[TEXT]

Summer’s over, it’s time to get in your feelings—here’s a playlist to help you do just that

Kelela, OMB Peezy, Haim, and Rostam Getty Images/Ringer illustration

The days of summer sun and the opening plucked strings of “Despacito” are behind us (if not in terms of the weather, then at least spiritually speaking). As we head fully into the fall season, sweatshirts cloaked over our shoulders, the Ringer staff has a handful of music suggestions.

[/TEXT]

## TO DO:
Continue the article introducing the fall playlist, starting right after its last sentence.

[DATA FOR REVIEW]

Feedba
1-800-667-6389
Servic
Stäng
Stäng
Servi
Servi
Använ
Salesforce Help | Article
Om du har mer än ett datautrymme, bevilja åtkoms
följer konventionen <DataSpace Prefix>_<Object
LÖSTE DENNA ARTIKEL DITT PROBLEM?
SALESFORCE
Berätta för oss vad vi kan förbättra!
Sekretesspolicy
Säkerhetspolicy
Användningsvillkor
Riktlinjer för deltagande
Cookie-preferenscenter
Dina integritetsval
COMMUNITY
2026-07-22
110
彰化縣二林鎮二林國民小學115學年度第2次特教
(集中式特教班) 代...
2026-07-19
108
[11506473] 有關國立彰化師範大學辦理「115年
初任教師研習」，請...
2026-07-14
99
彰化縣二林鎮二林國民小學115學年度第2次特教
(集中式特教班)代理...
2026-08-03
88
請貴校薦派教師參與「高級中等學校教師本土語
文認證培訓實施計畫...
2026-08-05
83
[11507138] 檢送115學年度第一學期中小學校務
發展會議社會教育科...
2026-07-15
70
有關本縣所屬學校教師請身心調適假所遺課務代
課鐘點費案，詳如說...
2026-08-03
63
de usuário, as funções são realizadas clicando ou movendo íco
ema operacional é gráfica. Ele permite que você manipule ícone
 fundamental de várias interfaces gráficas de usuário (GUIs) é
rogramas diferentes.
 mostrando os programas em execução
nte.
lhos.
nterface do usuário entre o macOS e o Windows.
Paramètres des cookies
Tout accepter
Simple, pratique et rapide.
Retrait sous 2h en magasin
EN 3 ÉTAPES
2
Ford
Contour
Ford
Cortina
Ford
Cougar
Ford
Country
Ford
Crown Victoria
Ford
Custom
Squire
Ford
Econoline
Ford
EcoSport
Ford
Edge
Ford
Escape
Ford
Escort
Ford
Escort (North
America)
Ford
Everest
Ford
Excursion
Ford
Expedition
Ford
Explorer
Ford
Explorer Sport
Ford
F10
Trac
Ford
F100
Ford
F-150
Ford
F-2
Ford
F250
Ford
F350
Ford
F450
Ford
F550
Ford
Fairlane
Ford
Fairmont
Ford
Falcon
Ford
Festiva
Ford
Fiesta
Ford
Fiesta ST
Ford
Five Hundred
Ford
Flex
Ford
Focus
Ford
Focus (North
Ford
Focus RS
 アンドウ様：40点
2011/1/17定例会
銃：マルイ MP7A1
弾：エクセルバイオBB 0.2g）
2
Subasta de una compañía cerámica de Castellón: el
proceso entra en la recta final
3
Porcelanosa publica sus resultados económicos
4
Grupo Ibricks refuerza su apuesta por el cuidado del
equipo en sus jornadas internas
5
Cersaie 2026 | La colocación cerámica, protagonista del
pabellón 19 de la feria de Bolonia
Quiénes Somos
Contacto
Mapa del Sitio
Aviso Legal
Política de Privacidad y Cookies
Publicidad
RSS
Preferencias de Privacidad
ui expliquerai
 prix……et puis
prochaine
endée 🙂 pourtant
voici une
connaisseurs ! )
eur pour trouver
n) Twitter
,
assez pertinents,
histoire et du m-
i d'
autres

[/DATA FOR REVIEW]

## EXERCISE RESPONSE:
Rostam, ‘Half-Light’

Alison Herman: Given that some of the tracks on Half-Light are a decade old, Rostam Batmanglij’s debut album isn’t a cohesive artistic statement so much as a survey of a sensibility. Pop music fans have come to know Rostam over the years somewhat obliquely: first as a member of Vampire Weekend, to which his sonic contributions become increasingly obvious over the course of Half-Light’s 15 tracks, then as a producer working with critical favorites like Charli XCX and Carly Rae Jepsen. So the chance to get to know Rostam on his own terms—not just his sound, but also his voice, a gorgeous murmur that’s front and center here for the first time—is a welcome opportunity. Lead single “Bike Dream” is a perfect entry point, with city life vignettes and a richly textured arrangement that makes heavy use of strings (listen to its Song Exploder episode!), but this is an album it’s easy to get lost in. I like to put it on shuffle during my morning routine; something about its airiness pairs well with an early start.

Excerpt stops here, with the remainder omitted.